Prevention. Schedules and reminders for preventative services would seem to be very well aligned with decreasing healthcare costs, but specifications for the delivery of these materials into EMRs are not now a requirement. Nor is there any clear path to a consensus on developing these specifications, now that the Healthcare Information Technology Standards (HITSP) panel has been terminated by ONC.
Integration with drug and immunization delivery. MU does include “testing the ability to report” routine immunizations, but broader supply chain management and delivery data are necessary for apportioning response countermeasures in emergency situations. There are also needs for tight coupling of drug and immunization delivery with surveillance systems to support “active” surveillance of side effects.
Well standardized data exchange. Public health is inherently multi-organizational. While the HHS Standards Committee should be complimented for beginning to identify high level terminology standards for recording clinical data, the proposed standards do not go near the level of specification of the messages and unambiguous data sets necessary to reduce the costs of hooking-up multiple organizations for information exchange.
Public health personnel will tell you that neglect of public health needs is a common phenomenon. It seems that it is only during health emergencies that attention is paid to the public health infrastructure. Then, in the emergency, there are inevitable questions asked about why the public health infrastructure is not more robust. Finally, after the emergency, sustained attention and funding is usually lost before there is time to implement lasting solutions.
The H1N1 flu was the latest public health emergency, but it garnered little attention for public health IT infrastructure. Some have said that H1N1 actually showed the strength of the public health system to respond. In fact, H1N1 was so contagious it rapidly exceeded the ability of public health to contain it and led to fall back “controls” of encouraging hand washing and better sneezing etiquette rather than tracking and isolating active cases of the disease.
What if SARS, Anthrax, drug resistant tuberculosis, or other diseases with greater morbidity were contained to the degree of H1N1? Health IT has been shown to be important in all modern health emergencies even with a very limited infrastructure. It would be ironic to perpetuate its problems because the latest emergency got out of hand too fast.

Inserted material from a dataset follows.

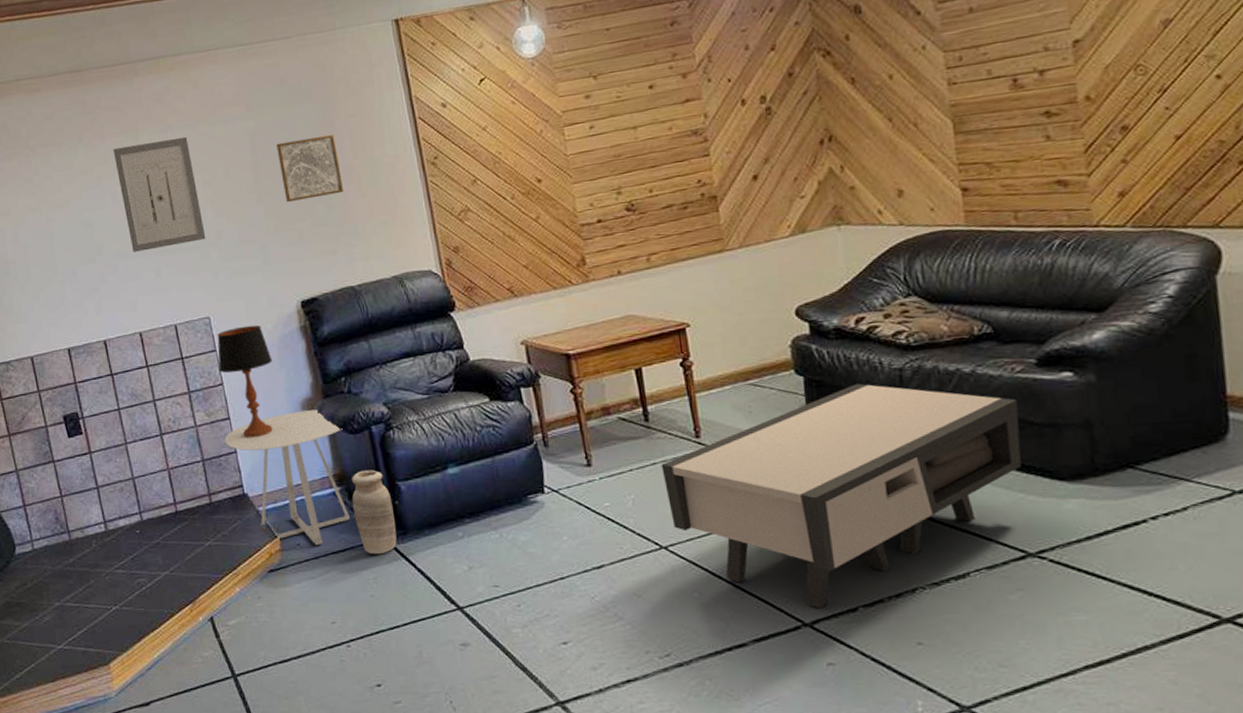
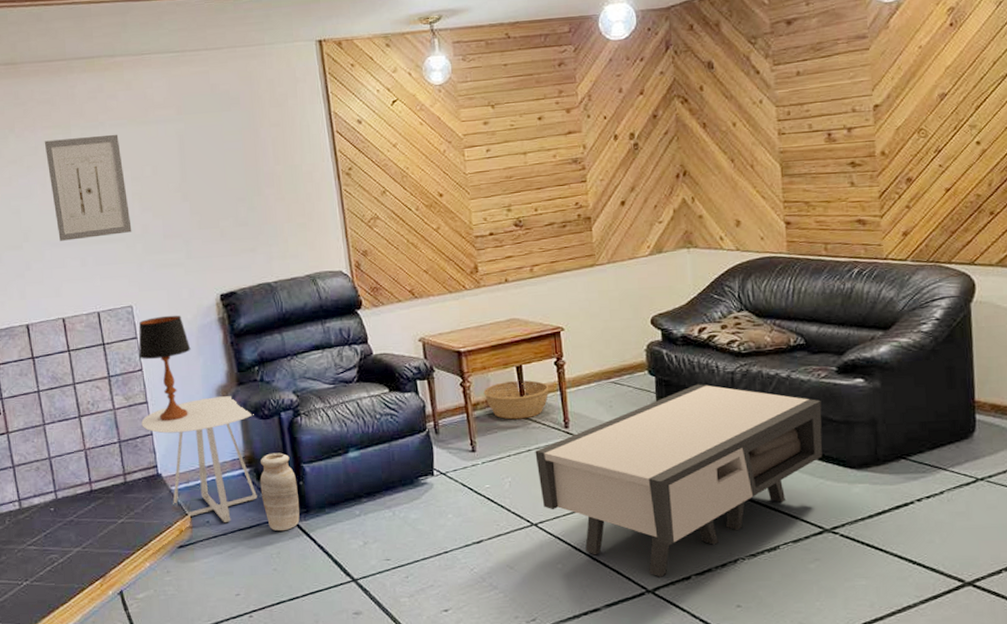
wall art: present [276,134,343,203] -> none [204,141,264,202]
basket: none [597,384,675,430] -> present [483,380,549,420]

Health insurance reform may have, or have the ability to deliver funds that can be used to help the public health IT infrastructure. To do so, there needs to be a broader recognition of the importance of the non-direct care aspects of health and a renewed focus on the importance of these areas in delivering broad meaningful use.
-- Dr. John W. Loonsk is chief medical officer for CGI, an IT services firm. Previously, he was director interoperability and standards in the Office of the National Coordinator for Health Information Technology (ONC) and was associate director for informatics at the Centers for Disease Control and Prevention.